* **Your goal**
Make an exact copy of the lines from the one containing "Xem chi tiết" through the end of the records below, and leave out every picture.

* **Excerpts from a dataset**
------------------------------------------------------------

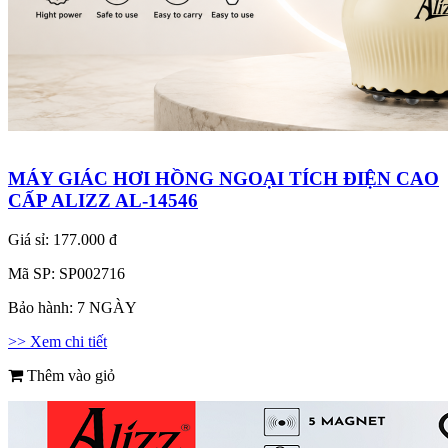
MÁY GIÁC HƠI HỒNG NGOẠI TÍCH ĐIỆN CAO
CẤP ALIZZ AL-14546
Giá sỉ:
177.000 đ
Mã SP:
SP002716
Bảo hành:
7 NGÀY
>> Xem chi tiết
Thêm vào giỏ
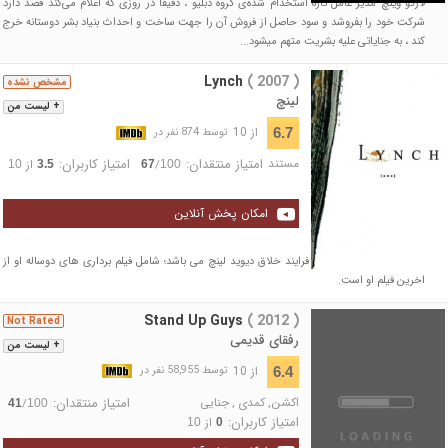
لارگو وینچ مدیر عامل تازه استخدام شده‌ی گروه دبلیو ، دقیقا در روزی که اعلام می‌کند قصد دارد
شرکت خود را بفروشد و سود حاصل از فروش آن را جهت ساخت و احداث بنیاد بشر دوستانه خرج
کند ، به جنایاتی علیه بشریت متهم می‎شود...
Lynch
( 2007 )
مشخص نشده
لینچ
+ لیست من
از 10
6.7
توسط 874 نفر در
مستند
امتیاز منتقدان:
امتیاز کاربران:
/
از
10
3.5
67
100
امکان پخش آنلاین
این مستند که پروژه ای از فرایند خلاق دیوید لینچ می باشد؛ شامل فیلم برداری های دوساله او از
اخرین فیلم او است.
Stand Up Guys
( 2012 )
Not Rated
رفقای قدیمی
+ لیست من
از 10
6.4
توسط 58,955 نفر در
اکشن
,
کمدی
,
جنایی
امتیاز منتقدان:
/
41
100
امتیاز کاربران:
از
10
0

------------------------------------------------------------

* **Output below**
>> Xem chi tiết
Thêm vào giỏ
لارگو وینچ مدیر عامل تازه استخدام شده‌ی گروه دبلیو ، دقیقا در روزی که اعلام می‌کند قصد دارد
شرکت خود را بفروشد و سود حاصل از فروش آن را جهت ساخت و احداث بنیاد بشر دوستانه خرج
کند ، به جنایاتی علیه بشریت متهم می‎شود...
Lynch
( 2007 )
مشخص نشده
لینچ
+ لیست من
از 10
6.7
توسط 874 نفر در
مستند
امتیاز منتقدان:
امتیاز کاربران:
/
از
10
3.5
67
100
امکان پخش آنلاین
این مستند که پروژه ای از فرایند خلاق دیوید لینچ می باشد؛ شامل فیلم برداری های دوساله او از
اخرین فیلم او است.
Stand Up Guys
( 2012 )
Not Rated
رفقای قدیمی
+ لیست من
از 10
6.4
توسط 58,955 نفر در
اکشن
,
کمدی
,
جنایی
امتیاز منتقدان:
/
41
100
امتیاز کاربران:
از
10
0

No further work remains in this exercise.